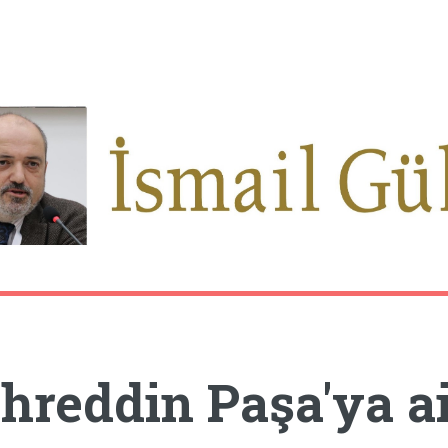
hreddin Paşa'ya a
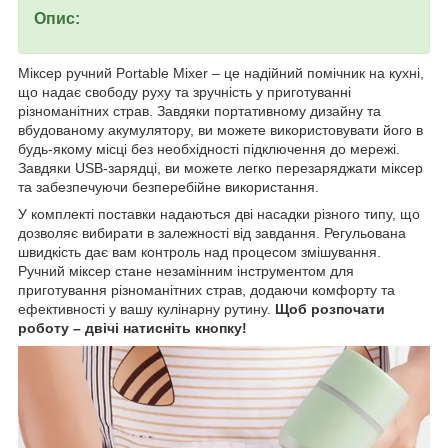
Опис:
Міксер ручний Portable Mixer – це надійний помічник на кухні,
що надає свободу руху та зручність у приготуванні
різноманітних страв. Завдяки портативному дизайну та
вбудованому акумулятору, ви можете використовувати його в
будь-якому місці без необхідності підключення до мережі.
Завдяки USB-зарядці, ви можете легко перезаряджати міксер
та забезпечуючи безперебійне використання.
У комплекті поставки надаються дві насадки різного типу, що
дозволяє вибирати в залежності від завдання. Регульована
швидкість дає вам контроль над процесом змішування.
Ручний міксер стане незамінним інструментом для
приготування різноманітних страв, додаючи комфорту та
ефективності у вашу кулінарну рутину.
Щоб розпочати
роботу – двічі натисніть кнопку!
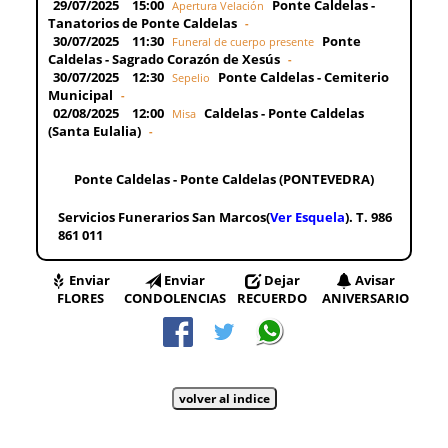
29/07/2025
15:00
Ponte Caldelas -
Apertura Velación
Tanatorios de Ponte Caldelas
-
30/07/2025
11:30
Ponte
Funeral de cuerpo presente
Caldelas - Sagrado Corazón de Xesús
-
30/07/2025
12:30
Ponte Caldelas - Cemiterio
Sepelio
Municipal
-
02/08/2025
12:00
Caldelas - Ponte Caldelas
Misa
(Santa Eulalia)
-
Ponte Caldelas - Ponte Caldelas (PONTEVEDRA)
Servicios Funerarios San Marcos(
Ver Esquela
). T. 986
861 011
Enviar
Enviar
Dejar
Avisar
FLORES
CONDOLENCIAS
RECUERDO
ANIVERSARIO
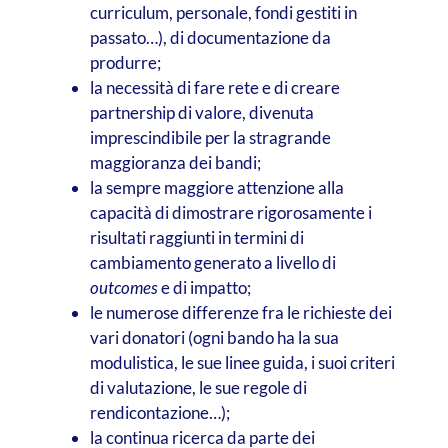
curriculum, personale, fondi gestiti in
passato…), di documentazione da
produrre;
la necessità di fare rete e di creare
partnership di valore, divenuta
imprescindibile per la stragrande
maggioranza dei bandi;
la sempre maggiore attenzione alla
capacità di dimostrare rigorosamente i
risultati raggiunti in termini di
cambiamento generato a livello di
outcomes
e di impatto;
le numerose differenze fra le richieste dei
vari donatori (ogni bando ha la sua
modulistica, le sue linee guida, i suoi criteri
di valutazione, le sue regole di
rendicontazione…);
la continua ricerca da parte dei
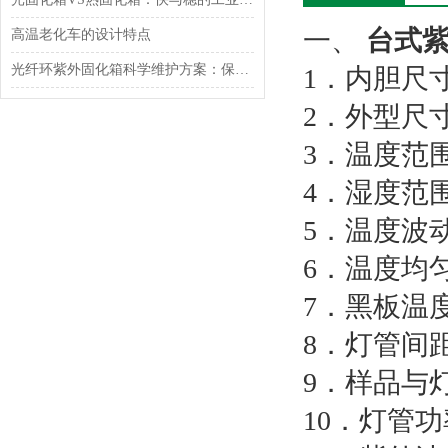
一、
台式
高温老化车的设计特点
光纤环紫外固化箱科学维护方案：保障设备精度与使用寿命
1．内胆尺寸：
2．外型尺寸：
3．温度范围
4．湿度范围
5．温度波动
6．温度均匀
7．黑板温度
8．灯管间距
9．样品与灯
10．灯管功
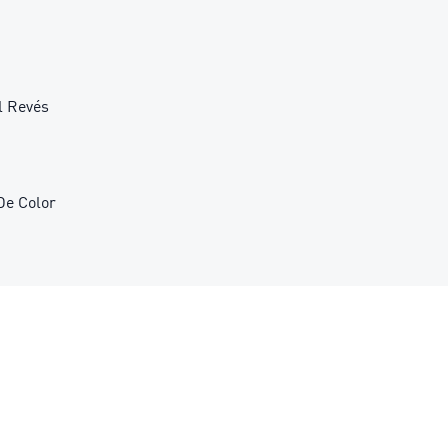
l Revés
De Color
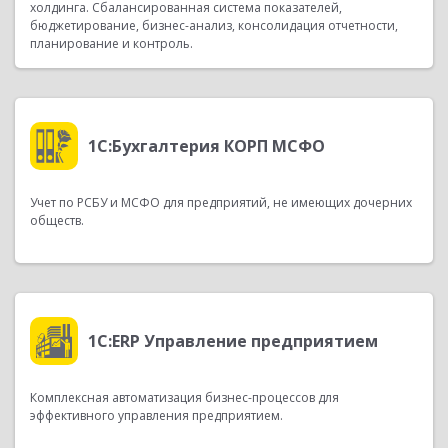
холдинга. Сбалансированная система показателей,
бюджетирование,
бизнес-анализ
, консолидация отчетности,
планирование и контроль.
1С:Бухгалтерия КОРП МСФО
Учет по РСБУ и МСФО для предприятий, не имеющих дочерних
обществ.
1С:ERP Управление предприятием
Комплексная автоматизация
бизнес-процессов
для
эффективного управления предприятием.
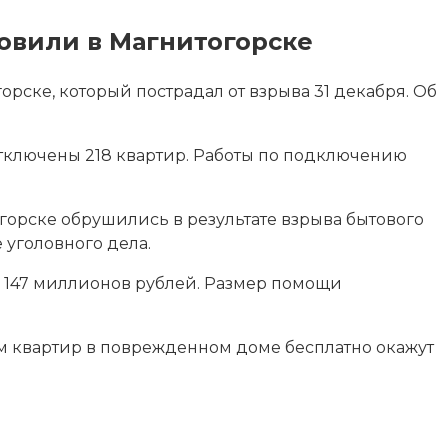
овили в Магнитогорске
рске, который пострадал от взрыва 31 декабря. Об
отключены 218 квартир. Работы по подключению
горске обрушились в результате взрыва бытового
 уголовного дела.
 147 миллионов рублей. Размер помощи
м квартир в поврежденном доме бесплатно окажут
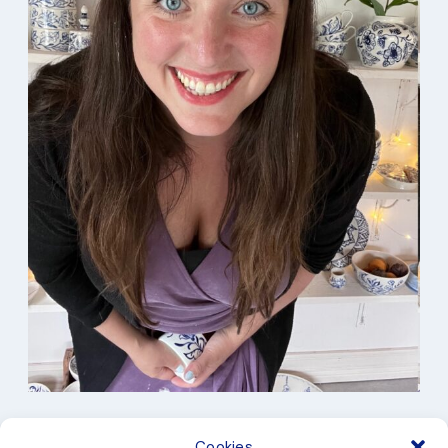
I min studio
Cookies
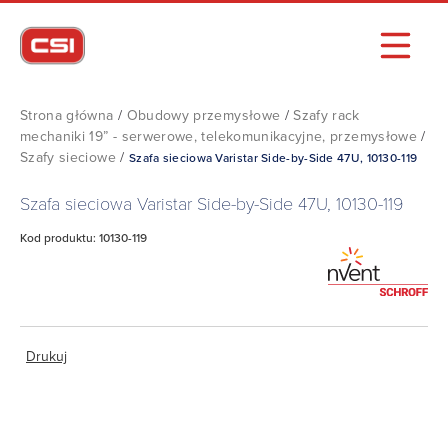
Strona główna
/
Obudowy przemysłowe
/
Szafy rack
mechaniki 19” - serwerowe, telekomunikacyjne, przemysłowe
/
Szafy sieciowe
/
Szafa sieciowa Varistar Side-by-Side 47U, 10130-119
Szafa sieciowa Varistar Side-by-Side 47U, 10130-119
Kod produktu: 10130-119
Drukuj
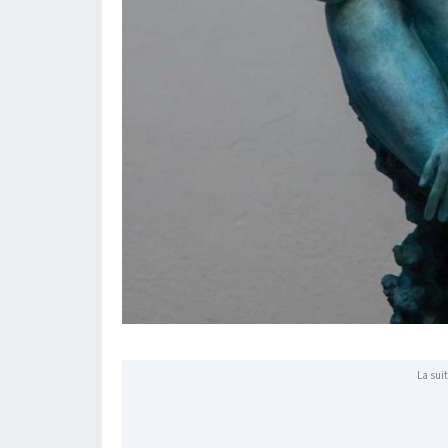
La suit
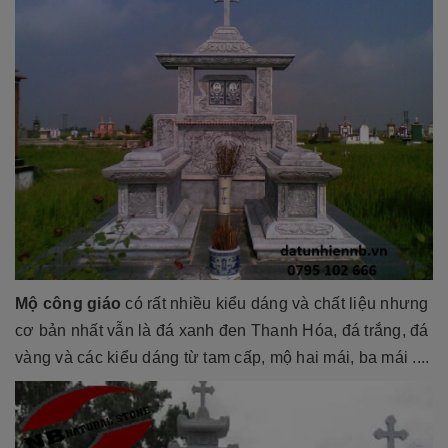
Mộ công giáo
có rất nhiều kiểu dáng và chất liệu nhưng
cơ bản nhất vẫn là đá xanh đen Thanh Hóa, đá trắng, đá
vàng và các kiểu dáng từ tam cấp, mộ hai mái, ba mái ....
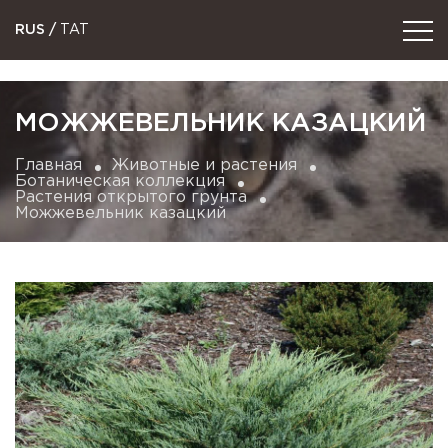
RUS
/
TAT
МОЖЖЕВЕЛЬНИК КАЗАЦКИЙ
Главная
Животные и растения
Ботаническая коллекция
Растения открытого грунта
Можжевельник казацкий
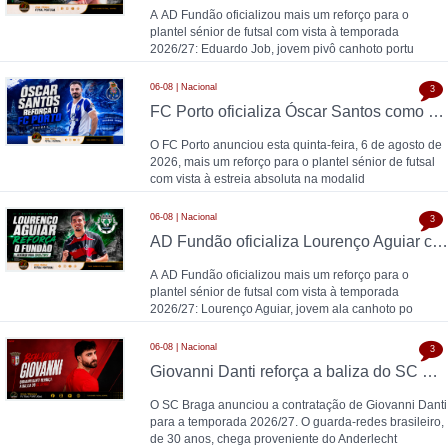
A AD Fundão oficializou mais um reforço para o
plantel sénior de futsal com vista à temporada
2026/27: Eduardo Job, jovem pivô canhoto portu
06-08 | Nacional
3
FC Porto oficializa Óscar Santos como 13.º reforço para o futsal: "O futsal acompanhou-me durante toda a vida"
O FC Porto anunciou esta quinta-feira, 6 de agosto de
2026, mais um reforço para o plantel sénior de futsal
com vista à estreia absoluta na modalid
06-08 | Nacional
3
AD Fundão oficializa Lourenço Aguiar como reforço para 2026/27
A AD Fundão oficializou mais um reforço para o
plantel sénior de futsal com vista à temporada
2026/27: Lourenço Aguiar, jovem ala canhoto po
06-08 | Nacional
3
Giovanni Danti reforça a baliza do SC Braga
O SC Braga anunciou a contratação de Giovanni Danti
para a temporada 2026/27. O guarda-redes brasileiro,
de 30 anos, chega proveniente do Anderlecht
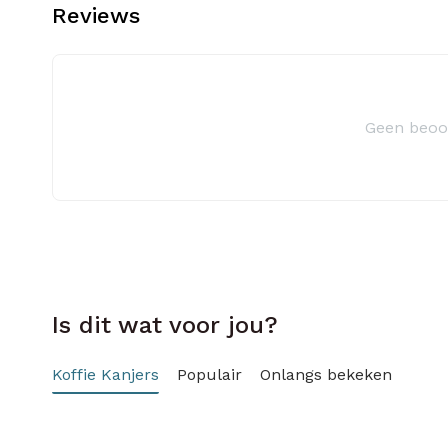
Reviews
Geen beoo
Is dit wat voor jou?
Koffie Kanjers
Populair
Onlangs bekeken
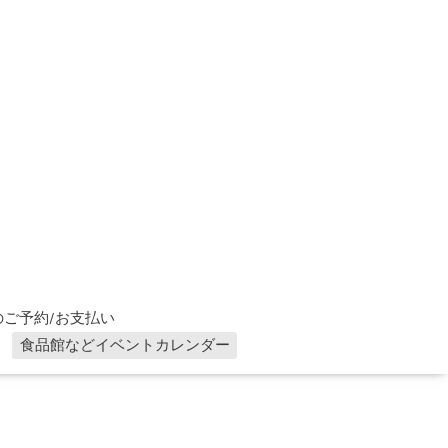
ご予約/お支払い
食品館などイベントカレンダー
:::
• **PROBLEM TO SOLVE**
Could you show every line of the material that includes the string "reforço"?

• **THE COMPLETED TASK**
A AD Fundão oficializou mais um reforço para o
FC Porto oficializa Óscar Santos como 13.º reforço para o futsal: "O futsal acompanhou-me durante toda a vida"
2026, mais um reforço para o plantel sénior de futsal
AD Fundão oficializa Lourenço Aguiar como reforço para 2026/27
A AD Fundão oficializou mais um reforço para o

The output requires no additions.